(Transcribed page contents)
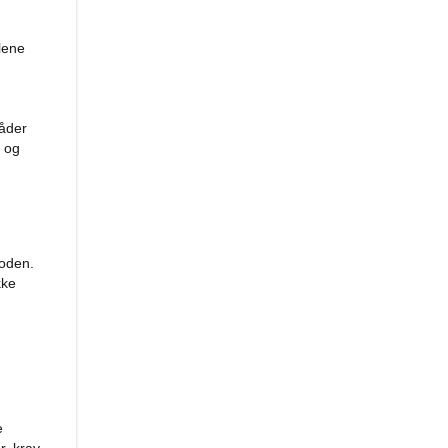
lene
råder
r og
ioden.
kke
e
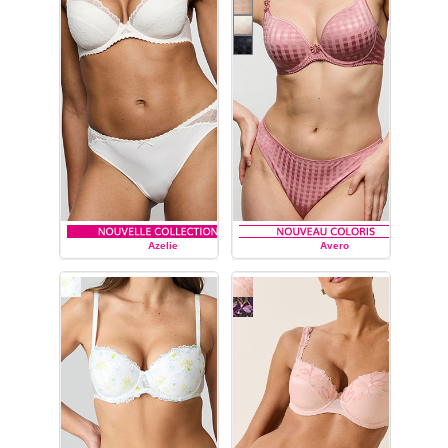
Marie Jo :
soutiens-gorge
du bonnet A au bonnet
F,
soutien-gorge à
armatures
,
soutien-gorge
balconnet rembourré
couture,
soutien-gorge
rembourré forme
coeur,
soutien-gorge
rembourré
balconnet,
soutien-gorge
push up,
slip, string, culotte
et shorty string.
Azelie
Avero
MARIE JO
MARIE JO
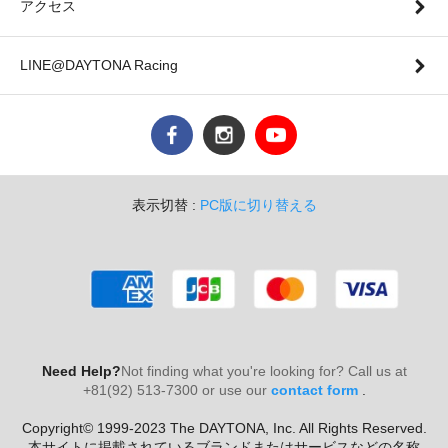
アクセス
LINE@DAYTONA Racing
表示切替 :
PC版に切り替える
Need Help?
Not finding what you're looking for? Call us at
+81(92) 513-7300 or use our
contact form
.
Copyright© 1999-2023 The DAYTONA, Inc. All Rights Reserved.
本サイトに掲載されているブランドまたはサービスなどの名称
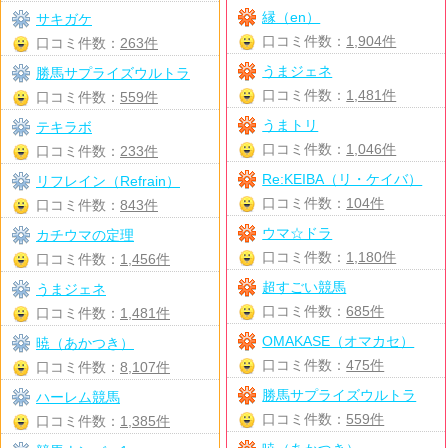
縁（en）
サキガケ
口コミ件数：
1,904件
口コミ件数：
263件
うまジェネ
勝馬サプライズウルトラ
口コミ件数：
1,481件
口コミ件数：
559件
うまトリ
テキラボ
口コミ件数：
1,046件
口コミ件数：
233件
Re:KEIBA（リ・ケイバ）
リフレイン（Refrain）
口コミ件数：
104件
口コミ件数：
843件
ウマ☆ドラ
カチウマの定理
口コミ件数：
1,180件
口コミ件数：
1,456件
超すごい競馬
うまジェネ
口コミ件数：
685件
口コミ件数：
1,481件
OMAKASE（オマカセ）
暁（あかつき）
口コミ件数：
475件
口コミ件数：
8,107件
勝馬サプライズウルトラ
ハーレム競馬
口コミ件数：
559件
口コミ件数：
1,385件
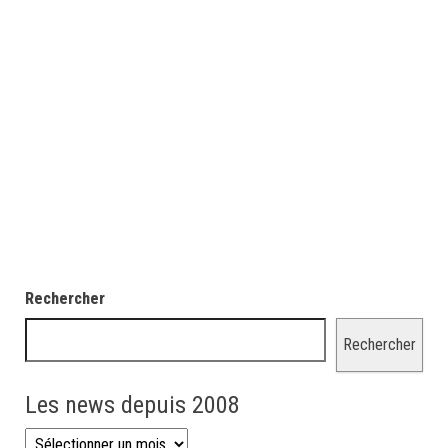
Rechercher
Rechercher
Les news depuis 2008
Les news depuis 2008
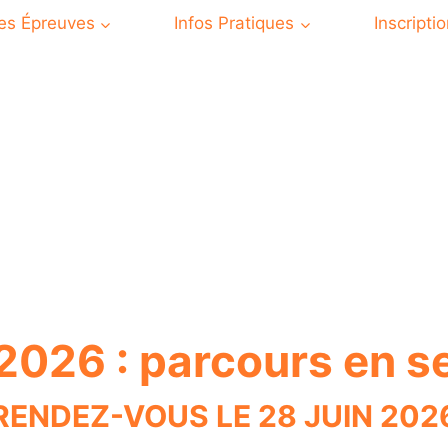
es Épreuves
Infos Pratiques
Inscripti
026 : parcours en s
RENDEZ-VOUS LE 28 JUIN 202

Your objective
Render the lines from the one containing "es Épreuves" through the end of the records, both included, as a JSON list of strings with one string per line and blank lines left out.

Task response
[
  "es Épreuves",
  "Infos Pratiques",
  "Inscripti",
  "026 : parcours en s",
  "RENDEZ-VOUS LE 28 JUIN 202"
]